IMBIR – znany, ale nadal przez nas niedoceniany
Mam wrażenie, że w Polsce nadal imbir i jego niezwykłe właściwości są niedoceniane. Owszem zauważalne jest, że wiedza na jego temat jest coraz bardziej powszechna. Zatem dlaczego nadal często sięgacie po tabletki, a nie właśnie imbir?
Zacznijmy od początku – Pewnie niewiele z Was wie, skąd ta ciekawa nazwa GINGER, a więc wywodzi się ona z nazwy pewnej dzielnicy w Indiach (GINGI). Właśnie tam doszukujemy się początków uprawy tej niezwykłej rośliny, której kłącza moc zna już cały świat. Uprawiają go w Chinach, Indiach, Indonezji oraz Australii.
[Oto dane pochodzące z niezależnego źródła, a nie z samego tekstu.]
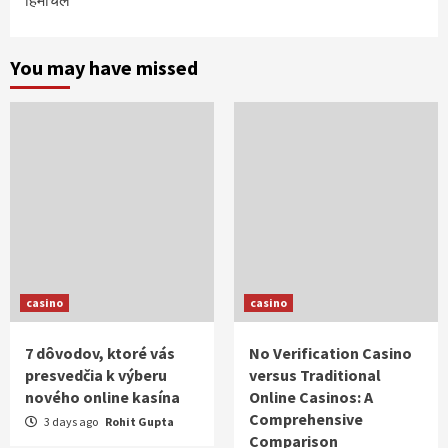
You may have missed
casino
casino
7 dôvodov, ktoré vás
No Verification Casino
presvedčia k výberu
versus Traditional
nového online kasína
Online Casinos: A
Comprehensive
3 days ago
Rohit Gupta
Comparison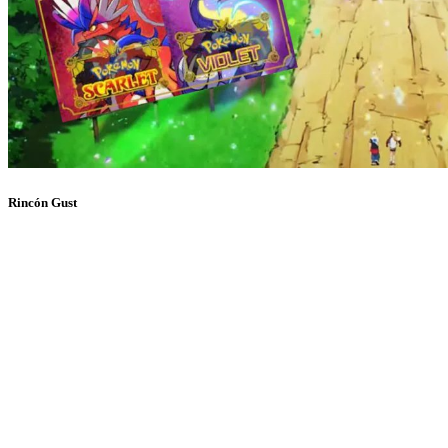
Rincón Gust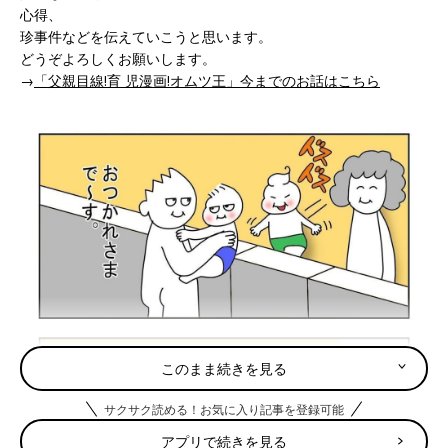
心得、
珍事件などを伝えていこうと思います。
どうぞよろしくお願いします。
→
「父親目線!育 児漫画!オムツ王」今までのお話はこちら
このまま続きを見る
サクサク読める！お気に入り記事を登録可能
アプリで続きを見る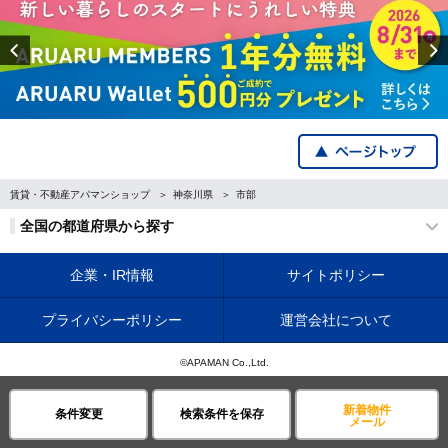
Previous
賃貸・不動産アパマンショップ
神奈川県
市部
全国の都道府県から探す
企業・IR情報
サイトポリシー
プライバシーポリシー
運営会社について
©APAMAN Co.,Ltd.
新着物件
条件変更
検索条件を保存
メール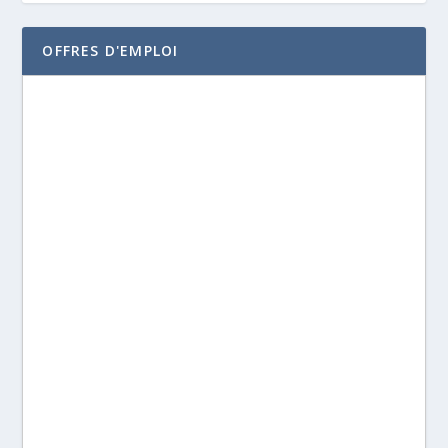
OFFRES D'EMPLOI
Co ciekawe, imbir był jednym ze składników leku stosowanego w czasie dżumy. W medycynie chińskiej zaliczany jest do grupy leków klasy II, które mają leczyć nawet najcięższe choroby. Europa coraz częściej sięga do wiedzy i doświadczenia medycyny chińskiej, a także naszej medycyny ludowej (ziołolecznictwa) – co mnie bardzo cieszy 🙂
Różnorodność substancji aktywnych zawartych w kłączu imbiru sprawia, że jego zastosowanie jest niezwykle szerokie. Odpowiadają za to między innymi seskwiterpeny (zingiberen, seskwifelandren), monoterpeny (geraniol, terpineol, cyneol, cytral) oraz związki z grupy gingeroli i shogaoli. To wyjątkowe połączenie nadaje mu niezwykłe wręcz właściwości. Dzięki możliwości blokowania/hamowania między innymi syntezy prostaglandyn, poprzez inhibitory COX (cylkooksydazy) działa on przeciwzapalnie i przeciwbólowo. Co ciekawe imbir może mieć również właściwości przeciwalergiczne, w związku z obecnością inhibitorów LOX (lipooksydazy). Świeży imbir zawiera również witaminę A i C, a także minerały takie jak magnez, żelazo, cynk, wapń, fosfor i sód.
A zatem jak działa na nas imbir :
No dobrze, więc jak stosować imbir?
Możesz używać świeżego imbiru, ale jak nie masz akurat pod ręką, to sproszkowany też będzie dobrą opcją.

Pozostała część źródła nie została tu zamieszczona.